彼はほとんど同じだったが、若干違っている
部分があると答えます。
それは、最初の夢では人の流れに逆らえず、
立ち止まることも出来なかったが、
二度目は辛うじて立ち止まることが出来た。
つまり、彼は最初、社会の潮流に圧倒され
ながらも、その数日後には微力ながら、
それに抵抗する精神的強さを手に入れたと
解釈することが出来ます。
最初の夢と二度目の夢の小さな違いは、
数日前に比べて彼の心が少しだけ成長した
ことを表している。
*
彼は、さらに数日経って同じ夢を見ます。
三度目の夢でも、内容としては、ほぼ変化
はありませんが、今回は、人ごみの中で
立ち止まり周りを観察した。
夢の中で、” また、この夢だ ” と思いながら、
周りをじっくり見まわすと、流れの先に、
人混みが少ない箇所を見つけたと言います。
彼は、この時点で、ただ立ち止まるだけ
でなく、周りの状況を観察する冷静な行動
を取っている。
夢の中で見つけた人混みが少ない箇所は、
彼の中に、
” もしかしたら、少し先に進めば、
今よりはマシな状況になるかもしれない ”
という楽観的な視点を持てるゆとりが
出来たということかもしれません。
彼は同じシチュエーションの夢を見ては
いますが、その中で少しずつ違った対応を
している。

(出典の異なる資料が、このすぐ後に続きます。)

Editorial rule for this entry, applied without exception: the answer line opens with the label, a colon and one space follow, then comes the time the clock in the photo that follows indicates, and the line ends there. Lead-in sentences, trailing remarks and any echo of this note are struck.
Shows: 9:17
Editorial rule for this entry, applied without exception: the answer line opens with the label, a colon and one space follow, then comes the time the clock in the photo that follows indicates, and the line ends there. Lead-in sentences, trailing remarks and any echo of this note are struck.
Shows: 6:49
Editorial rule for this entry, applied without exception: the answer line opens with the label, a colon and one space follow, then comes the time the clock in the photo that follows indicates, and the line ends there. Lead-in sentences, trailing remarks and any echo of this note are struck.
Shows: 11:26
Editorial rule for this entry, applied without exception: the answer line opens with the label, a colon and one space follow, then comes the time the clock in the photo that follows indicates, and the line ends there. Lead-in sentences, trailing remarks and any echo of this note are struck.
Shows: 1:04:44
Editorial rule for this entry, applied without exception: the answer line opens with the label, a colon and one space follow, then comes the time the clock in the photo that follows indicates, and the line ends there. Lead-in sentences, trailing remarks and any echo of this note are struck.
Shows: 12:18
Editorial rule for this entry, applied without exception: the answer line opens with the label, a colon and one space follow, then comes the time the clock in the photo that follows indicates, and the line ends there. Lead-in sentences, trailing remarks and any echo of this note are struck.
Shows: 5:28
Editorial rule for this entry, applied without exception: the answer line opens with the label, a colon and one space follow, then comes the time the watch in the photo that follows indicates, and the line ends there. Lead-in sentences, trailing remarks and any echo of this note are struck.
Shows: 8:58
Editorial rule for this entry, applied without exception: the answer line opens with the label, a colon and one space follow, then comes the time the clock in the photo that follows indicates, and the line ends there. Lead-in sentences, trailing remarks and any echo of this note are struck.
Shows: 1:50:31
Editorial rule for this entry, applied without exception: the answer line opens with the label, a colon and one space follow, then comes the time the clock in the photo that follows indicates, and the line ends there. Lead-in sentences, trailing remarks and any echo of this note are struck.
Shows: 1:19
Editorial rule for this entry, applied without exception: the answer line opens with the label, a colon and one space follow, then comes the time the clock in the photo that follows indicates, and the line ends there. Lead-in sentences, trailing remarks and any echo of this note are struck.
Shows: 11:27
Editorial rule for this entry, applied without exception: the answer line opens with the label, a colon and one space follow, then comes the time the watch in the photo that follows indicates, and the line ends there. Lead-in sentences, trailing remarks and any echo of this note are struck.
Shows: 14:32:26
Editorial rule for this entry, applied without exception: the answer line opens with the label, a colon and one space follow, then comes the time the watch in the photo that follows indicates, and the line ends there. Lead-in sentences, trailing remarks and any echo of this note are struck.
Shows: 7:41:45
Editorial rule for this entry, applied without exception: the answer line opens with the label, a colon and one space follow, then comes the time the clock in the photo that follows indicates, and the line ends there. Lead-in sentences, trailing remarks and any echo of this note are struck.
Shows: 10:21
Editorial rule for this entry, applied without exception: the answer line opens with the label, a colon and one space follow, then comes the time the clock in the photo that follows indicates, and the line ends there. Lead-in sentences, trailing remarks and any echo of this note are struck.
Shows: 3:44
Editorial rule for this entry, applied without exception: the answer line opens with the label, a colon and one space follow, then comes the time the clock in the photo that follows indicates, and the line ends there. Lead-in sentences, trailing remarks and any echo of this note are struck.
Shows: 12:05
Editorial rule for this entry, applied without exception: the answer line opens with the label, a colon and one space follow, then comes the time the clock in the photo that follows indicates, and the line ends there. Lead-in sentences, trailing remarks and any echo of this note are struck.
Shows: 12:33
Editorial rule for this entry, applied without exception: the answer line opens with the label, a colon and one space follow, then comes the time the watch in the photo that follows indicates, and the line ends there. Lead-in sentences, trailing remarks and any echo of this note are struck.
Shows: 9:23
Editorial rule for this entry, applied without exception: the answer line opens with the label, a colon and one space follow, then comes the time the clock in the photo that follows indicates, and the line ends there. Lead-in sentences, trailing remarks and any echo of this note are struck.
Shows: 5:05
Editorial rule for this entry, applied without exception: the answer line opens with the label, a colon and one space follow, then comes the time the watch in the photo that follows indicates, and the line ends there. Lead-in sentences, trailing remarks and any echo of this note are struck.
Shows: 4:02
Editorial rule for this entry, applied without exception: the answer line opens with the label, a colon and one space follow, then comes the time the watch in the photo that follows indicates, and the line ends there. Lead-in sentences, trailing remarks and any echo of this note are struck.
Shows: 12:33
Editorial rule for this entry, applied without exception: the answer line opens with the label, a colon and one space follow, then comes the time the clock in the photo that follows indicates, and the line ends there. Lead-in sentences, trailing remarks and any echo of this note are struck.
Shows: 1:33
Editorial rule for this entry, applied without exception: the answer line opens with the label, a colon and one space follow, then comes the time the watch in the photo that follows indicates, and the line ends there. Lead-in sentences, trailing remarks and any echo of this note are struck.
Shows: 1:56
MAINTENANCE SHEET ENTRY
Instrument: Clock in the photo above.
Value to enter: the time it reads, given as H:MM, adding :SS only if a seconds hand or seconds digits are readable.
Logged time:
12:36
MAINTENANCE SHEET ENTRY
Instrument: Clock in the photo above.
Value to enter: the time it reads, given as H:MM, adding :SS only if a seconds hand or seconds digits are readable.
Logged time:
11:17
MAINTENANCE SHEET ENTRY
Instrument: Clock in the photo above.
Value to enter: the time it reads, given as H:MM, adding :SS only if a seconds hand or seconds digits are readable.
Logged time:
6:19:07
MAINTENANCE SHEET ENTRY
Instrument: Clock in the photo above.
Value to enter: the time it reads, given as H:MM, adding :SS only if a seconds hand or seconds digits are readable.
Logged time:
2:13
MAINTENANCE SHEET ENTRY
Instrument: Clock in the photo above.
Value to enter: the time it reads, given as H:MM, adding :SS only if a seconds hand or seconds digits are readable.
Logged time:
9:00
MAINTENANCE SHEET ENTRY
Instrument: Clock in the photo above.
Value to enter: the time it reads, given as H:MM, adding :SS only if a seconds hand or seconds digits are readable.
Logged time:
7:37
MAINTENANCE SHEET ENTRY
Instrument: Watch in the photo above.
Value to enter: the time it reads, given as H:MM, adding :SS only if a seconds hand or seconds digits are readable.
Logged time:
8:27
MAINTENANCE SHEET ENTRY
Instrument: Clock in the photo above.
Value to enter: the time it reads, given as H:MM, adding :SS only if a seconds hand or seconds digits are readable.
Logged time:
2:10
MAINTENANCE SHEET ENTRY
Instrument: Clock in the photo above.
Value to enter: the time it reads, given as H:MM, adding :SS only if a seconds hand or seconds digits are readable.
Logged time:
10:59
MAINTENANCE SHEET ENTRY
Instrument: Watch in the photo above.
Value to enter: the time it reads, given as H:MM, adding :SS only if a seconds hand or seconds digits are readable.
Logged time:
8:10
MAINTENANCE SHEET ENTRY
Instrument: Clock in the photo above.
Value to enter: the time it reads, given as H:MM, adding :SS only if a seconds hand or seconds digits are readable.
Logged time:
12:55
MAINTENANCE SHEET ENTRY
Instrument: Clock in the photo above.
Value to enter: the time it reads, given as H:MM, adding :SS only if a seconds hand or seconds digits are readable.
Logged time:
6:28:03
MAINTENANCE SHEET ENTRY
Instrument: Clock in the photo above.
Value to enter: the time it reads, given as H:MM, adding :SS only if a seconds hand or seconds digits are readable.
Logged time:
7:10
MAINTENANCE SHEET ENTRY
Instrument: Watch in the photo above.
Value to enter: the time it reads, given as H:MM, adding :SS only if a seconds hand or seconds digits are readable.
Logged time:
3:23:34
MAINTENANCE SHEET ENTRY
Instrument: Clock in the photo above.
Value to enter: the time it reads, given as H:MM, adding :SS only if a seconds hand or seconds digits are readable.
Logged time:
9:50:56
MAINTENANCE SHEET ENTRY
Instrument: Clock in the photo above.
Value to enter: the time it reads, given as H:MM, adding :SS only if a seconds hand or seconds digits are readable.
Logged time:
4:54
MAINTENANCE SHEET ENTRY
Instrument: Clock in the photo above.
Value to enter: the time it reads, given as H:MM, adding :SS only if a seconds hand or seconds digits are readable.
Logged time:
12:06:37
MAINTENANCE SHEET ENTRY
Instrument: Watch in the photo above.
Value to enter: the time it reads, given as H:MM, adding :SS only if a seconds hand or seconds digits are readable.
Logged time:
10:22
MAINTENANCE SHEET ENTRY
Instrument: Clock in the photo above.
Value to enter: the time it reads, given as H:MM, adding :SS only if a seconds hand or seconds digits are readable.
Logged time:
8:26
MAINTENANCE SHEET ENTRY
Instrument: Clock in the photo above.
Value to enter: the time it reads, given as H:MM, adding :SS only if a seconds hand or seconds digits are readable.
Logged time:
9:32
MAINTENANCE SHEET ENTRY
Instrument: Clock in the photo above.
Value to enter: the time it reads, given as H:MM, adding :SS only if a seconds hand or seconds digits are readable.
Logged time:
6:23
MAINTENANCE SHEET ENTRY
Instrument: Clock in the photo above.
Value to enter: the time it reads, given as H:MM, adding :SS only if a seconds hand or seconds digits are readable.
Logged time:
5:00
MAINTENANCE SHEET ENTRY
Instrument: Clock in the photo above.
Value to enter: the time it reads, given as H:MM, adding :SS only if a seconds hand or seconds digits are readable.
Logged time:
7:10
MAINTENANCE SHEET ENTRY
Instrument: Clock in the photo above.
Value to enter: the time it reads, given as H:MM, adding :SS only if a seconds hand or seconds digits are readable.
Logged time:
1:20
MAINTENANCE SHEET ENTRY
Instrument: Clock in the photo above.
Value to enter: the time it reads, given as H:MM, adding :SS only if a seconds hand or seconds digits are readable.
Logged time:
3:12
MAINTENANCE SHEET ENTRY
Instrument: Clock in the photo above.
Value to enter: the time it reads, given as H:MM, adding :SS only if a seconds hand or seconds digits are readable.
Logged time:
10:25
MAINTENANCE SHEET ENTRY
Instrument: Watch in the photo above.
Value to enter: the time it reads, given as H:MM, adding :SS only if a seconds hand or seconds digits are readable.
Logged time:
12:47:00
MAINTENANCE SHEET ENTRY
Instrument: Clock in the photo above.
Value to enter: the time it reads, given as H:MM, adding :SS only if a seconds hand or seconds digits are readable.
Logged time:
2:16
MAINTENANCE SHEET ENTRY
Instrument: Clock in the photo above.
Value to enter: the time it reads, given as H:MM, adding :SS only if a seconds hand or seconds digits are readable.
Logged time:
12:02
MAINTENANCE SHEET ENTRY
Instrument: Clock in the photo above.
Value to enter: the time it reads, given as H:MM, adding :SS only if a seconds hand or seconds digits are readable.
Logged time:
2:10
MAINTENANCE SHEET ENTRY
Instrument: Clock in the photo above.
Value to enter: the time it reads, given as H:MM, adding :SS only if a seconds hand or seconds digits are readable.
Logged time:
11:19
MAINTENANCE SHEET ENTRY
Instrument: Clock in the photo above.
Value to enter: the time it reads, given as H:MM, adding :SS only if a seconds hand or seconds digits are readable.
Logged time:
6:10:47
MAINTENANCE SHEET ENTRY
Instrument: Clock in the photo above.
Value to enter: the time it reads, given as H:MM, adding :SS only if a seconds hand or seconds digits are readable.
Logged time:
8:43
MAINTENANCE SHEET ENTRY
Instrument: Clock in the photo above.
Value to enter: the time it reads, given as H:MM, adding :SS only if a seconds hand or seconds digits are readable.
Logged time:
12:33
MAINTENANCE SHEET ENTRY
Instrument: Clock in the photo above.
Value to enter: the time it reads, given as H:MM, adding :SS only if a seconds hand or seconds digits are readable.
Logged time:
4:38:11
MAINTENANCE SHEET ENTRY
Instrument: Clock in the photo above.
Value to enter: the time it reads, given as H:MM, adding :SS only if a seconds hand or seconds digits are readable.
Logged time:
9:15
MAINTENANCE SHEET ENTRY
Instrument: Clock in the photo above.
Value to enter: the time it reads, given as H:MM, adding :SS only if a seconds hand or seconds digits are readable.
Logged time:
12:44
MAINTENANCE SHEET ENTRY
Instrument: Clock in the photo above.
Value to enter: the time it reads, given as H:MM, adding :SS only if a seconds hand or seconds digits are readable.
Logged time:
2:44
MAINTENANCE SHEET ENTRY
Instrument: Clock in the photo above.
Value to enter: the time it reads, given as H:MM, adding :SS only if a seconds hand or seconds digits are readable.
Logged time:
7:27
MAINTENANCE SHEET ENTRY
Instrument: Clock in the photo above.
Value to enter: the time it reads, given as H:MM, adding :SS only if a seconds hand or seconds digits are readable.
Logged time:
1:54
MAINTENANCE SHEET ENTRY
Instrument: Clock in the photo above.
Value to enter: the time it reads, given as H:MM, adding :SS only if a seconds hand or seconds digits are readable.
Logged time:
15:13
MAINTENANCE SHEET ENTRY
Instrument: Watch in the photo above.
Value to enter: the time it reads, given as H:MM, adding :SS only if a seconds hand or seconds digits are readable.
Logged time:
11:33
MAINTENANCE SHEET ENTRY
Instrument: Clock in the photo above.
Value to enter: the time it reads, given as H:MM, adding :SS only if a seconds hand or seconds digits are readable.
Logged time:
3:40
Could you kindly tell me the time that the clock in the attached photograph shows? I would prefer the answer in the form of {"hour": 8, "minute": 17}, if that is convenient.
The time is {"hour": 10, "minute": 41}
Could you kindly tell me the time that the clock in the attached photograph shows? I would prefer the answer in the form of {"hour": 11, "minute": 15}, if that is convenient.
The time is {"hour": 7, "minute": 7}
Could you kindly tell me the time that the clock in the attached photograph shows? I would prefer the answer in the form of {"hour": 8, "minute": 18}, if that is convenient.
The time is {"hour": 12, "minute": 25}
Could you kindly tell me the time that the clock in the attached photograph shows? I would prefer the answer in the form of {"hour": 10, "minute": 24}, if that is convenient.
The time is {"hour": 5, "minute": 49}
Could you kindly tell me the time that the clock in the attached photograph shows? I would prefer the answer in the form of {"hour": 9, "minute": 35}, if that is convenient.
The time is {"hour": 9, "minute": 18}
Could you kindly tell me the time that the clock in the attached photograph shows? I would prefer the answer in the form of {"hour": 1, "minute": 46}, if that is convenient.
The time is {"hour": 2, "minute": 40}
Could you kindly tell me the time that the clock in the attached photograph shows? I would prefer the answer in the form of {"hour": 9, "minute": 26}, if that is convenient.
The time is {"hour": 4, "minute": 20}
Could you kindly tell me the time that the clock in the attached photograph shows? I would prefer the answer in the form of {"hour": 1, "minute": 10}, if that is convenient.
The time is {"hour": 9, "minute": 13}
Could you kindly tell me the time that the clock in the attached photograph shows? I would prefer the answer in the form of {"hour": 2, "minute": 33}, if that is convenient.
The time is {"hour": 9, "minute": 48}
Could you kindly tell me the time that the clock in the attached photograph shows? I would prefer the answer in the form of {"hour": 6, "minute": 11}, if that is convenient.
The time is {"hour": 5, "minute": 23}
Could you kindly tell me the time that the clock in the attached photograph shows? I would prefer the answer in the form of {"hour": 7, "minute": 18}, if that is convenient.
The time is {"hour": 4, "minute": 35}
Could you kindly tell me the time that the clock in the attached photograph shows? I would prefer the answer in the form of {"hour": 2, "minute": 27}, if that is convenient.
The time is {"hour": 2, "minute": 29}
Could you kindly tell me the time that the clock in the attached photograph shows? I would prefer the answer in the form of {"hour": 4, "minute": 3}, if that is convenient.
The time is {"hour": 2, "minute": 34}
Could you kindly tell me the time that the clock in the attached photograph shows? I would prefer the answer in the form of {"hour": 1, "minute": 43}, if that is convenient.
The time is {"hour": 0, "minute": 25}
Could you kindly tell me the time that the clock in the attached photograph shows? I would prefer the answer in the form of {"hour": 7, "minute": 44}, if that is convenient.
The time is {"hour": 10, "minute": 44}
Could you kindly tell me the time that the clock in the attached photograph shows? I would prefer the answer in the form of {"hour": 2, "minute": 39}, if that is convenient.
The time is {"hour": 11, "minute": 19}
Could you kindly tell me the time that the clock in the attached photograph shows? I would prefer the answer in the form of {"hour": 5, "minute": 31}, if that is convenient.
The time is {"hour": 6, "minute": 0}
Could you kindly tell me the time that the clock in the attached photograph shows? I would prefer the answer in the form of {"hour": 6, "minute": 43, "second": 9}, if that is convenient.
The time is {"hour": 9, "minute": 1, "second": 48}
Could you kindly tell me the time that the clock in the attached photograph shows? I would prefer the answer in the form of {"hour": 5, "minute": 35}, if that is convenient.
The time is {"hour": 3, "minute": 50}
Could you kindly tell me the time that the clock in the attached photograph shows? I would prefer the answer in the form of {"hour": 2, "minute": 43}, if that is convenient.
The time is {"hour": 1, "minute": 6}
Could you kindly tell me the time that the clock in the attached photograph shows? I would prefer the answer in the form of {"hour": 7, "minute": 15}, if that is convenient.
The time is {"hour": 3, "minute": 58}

繰り返される同じ夢の中で、
心が確実に変化しているのです。
無形の誤差
実際、人は何もしなくても変化していく
ものです。
夢はその人の心が作り出すものですから、
普通ならば心の変化に伴い、夢も変化
していくはずです。むしろ、100%
完全一致の夢を見る方が難しいでしょう。
もし、そうであるというなら、心が全く
変化していないということになりますから。
時間を止めるか、数日間の記憶を失うか
しなければ、心の変化を止めることは、
実質、不可能です。
*
例えば、今回のケースでは、三度目の夢を
見た青年は夢の中で ” また、この夢か ”
という認識を持っています。
この認識は、最初の夢、二度目の夢には
存在しなかった認識です。そして、
この認識によって彼は前回とは違う行動を
取るゆとりと冷静さを身に着けている。
シチュエーションとしては、
人混みの中にいるという同じ状況が
描かれているだけですが、その中で持った
認識や考えたことは、映像としては表現
されていませんが、確実に ” 誤差 ” と
言えます。
夢の中で本人が思ったこと感じたことは、
一見するとストーリーとは無関係に
思えますが、潜在意識はそれら無形の
パーツについても視野に入れて夢を設計
します。
*
今回のケースのように解決されないまま
放置されている問題意識が連続した
” 同じ夢 ” になることがあります。
それは、実際に解決するか、自身の考えを
変えるか、もしくは、その状況に慣れて
しまうか、いずれかによって、夢は変化し
繰り返しが無くなっていく。
大切なのは、同じ夢の中にある
” 小さな誤差 ” を観察することです。
それは、ストーリーの変化だけでなく、
見た目には分かりにくいちょとした心の
動きや、その時に感じたことなど、
無形の変化も含まれます。
その小さな誤差を注意深く観察することで、
同じ夢に見せかけながらも、そこには、
繊細な心の変化が克明に描かれているのを
発見出来るでしょう。
こうして、心の中で起こっている変化を
自覚した瞬間、それ自体が ” 心の変化 ”
になるのです。
そして、その変化は、次に作られる夢に
影響を与えることになる。
そうして良い循環が生まれ、
連鎖を断ち切るための下地が出来上がる。